#### Activity
Please transcribe the data below word for word, starting from its first line and stopping after the line that contains "Красного Бора". Include both of those lines.

[Stored data entries]
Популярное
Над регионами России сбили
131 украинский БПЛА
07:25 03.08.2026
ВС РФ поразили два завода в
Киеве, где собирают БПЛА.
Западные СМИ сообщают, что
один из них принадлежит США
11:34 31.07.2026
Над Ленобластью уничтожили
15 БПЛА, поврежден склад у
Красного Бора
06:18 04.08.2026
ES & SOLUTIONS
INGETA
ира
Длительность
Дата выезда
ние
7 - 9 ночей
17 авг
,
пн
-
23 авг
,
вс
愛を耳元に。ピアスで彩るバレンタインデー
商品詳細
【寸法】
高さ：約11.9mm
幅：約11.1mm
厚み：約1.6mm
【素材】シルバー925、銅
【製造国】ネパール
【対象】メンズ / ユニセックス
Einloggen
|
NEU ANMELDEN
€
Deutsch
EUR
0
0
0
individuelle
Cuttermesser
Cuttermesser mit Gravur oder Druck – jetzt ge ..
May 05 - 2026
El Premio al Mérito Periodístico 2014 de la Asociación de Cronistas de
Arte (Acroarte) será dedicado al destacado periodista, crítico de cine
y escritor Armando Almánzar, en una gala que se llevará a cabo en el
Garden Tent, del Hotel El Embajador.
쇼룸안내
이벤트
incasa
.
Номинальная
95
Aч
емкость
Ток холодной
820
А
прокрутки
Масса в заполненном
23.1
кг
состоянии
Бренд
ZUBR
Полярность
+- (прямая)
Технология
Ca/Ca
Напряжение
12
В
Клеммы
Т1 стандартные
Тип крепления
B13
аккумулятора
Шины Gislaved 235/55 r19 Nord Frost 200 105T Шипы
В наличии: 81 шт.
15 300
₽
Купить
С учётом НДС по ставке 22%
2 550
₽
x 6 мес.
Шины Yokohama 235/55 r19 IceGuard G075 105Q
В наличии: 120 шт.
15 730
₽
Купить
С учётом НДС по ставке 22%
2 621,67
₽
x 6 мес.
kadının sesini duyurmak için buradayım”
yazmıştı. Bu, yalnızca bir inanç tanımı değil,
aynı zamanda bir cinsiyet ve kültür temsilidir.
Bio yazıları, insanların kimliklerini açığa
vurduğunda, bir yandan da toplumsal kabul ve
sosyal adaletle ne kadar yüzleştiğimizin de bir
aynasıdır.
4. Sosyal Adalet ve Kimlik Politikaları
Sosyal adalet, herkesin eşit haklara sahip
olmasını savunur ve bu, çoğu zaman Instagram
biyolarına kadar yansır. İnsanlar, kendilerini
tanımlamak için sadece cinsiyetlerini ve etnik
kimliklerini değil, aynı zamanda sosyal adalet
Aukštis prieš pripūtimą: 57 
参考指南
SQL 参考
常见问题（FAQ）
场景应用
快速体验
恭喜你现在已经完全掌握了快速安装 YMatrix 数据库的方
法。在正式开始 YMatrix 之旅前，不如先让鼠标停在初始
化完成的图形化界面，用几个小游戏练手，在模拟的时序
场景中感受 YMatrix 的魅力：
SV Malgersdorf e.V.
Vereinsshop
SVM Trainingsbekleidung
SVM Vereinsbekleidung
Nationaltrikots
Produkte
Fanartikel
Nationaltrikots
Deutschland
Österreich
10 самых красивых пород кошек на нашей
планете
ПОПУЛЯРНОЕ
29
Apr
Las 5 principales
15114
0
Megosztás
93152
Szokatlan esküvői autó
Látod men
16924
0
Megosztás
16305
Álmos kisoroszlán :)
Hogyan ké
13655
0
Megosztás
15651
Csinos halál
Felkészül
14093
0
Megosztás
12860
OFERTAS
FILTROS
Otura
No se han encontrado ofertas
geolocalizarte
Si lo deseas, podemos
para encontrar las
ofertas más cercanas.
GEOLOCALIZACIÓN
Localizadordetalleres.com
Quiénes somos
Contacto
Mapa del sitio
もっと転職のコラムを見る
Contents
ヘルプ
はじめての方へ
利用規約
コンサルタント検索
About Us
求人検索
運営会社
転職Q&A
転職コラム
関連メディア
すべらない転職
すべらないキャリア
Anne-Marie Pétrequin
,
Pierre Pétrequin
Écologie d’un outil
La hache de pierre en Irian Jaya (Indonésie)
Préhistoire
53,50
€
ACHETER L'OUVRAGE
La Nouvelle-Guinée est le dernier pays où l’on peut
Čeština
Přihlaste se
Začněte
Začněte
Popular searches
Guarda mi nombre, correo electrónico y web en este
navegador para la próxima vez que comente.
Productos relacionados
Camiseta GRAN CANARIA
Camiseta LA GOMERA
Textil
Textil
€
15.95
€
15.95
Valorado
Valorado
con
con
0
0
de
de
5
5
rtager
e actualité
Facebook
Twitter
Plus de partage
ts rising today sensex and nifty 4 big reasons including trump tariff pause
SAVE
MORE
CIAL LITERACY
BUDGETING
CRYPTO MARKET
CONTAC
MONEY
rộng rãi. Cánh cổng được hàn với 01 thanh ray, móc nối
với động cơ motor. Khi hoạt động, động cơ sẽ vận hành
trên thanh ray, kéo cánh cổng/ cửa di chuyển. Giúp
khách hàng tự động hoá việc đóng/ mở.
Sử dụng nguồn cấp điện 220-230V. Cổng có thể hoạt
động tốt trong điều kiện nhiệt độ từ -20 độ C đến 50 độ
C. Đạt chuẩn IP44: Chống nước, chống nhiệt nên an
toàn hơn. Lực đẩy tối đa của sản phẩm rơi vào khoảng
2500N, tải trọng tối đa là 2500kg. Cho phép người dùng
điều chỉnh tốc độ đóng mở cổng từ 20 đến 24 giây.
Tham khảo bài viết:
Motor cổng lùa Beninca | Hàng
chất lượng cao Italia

#### Result of the exercise
Популярное
Над регионами России сбили
131 украинский БПЛА
07:25 03.08.2026
ВС РФ поразили два завода в
Киеве, где собирают БПЛА.
Западные СМИ сообщают, что
один из них принадлежит США
11:34 31.07.2026
Над Ленобластью уничтожили
15 БПЛА, поврежден склад у
Красного Бора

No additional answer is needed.